To extract inline comments, I needed to use a parse tree instead. A parse tree retains the full structure of the code, but it isn’t as easy to work with or as efficient as the AST. The leaves of the parse tree are called tokens and can be extracted with the tokenize module from the standard library. Tokens have a type, one of which is token.COMMENT, so it’s easy to isolate only those that are comments, and, from there, match comments prefixed with numpydoc ignore to their corresponding AST nodes using the line number, saving the validation checks that should be ignored.
The review
With all of this in place, the PR to add the numpydoc-validation pre-commit hook was ready for review, which given the novelty of it, took a few months. During the review, I had agreed to help the core development team out in the future if something came up related to my feature as they were a little concerned about merging such a massive change without my support, since it was new to all of them. However, this didn’t make me part of the team yet – in fact, it hadn’t even been discussed.
CLI improvements
After the numpydoc-validation pre-commit hook was merged, I ended up sticking around to tackle some other improvements like streamlining the numpydoc CLI and bringing some of the functionality that only existed on the pre-commit hook side to other parts of the project. With these changes, we can now run numpydoc lint to run numpydoc validation on entire Python files using the AST logic:
This solved one of the pain points I had when first trying to use numpydoc on a personal project: I wanted to be able to validate the docstrings of an entire module without needing to write a script or test suite to do so. Since I’m a user of numpydoc, I’m passionate about making that experience better.
Welcome to the team
In April 2024, several months after the numpydoc-validation pre-commit hook went live and just a couple of days after I opened the PR for the numpydoc lint CLI changes, I was invited to become a core developer. One of my favorite things since joining has been seeing issues come in that show people have switched their projects over to the tools I built.
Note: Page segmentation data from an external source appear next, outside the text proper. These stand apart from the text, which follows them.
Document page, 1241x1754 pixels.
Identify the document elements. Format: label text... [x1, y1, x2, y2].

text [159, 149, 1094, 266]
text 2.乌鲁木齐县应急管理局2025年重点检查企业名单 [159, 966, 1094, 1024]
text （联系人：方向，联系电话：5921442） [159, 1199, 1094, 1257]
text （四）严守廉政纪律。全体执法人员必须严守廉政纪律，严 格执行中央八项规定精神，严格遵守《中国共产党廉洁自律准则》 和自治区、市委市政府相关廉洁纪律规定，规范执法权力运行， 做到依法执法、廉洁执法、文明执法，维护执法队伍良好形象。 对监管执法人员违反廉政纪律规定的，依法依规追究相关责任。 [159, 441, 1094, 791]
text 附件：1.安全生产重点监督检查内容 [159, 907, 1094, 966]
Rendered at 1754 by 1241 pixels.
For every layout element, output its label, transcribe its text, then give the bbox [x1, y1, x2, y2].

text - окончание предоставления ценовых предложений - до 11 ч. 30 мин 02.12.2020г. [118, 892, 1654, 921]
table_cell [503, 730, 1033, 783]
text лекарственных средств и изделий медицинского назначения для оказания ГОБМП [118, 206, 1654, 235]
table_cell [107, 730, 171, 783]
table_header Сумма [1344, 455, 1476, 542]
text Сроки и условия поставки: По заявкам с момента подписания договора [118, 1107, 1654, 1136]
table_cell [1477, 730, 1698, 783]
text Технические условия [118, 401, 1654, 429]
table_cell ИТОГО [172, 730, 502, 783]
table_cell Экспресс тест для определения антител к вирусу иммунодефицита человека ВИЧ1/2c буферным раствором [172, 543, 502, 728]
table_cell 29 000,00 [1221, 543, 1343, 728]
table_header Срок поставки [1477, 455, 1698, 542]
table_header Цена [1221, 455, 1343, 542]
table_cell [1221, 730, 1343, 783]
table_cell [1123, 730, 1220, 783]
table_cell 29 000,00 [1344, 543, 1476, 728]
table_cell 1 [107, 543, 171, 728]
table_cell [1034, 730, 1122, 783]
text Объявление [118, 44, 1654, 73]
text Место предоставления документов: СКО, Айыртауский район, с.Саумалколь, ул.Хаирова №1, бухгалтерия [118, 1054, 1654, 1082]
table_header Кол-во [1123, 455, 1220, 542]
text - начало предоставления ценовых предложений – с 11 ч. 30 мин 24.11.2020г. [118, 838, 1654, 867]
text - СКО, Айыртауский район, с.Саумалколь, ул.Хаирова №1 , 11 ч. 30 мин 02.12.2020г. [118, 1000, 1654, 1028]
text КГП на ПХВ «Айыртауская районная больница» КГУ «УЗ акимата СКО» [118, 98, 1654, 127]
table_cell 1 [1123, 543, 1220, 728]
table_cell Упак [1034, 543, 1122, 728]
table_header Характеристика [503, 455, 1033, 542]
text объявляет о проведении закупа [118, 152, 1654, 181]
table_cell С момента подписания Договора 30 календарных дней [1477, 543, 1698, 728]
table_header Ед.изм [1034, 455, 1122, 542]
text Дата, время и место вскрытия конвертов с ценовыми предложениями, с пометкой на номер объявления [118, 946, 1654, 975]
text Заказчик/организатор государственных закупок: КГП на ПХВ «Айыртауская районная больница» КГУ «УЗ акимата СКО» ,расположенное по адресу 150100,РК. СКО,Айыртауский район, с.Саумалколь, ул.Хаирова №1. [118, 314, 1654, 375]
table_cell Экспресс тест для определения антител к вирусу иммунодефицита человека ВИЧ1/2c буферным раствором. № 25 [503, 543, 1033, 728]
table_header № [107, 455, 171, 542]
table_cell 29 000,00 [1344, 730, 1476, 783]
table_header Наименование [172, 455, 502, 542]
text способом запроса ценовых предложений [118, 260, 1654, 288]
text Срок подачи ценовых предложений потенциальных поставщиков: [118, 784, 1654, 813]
It’s important to note that, while I wrote and am very familiar with the AstValidator and pre-commit hook implementation and am well-versed with the CLI, I am not very familiar with other areas like the Sphinx logic or the docscraping logic that predates my involvement. However, others in the team have deep understanding of these areas, and lean on me for my strengths. This is what makes a development team successful – we complement each other.
Are you hoping to become a core developer of a project? The exact process will depend on the project, and in some cases, may be written down, like the “How to join the core team” page in Python Developer’s Guide. My advice is to continue making quality contributions to the project in a way that makes sense for you and is sustainable. Maintainers will notice contributors that are having a positive impact on the project and are passionate about it – these are the people they want to work with after all.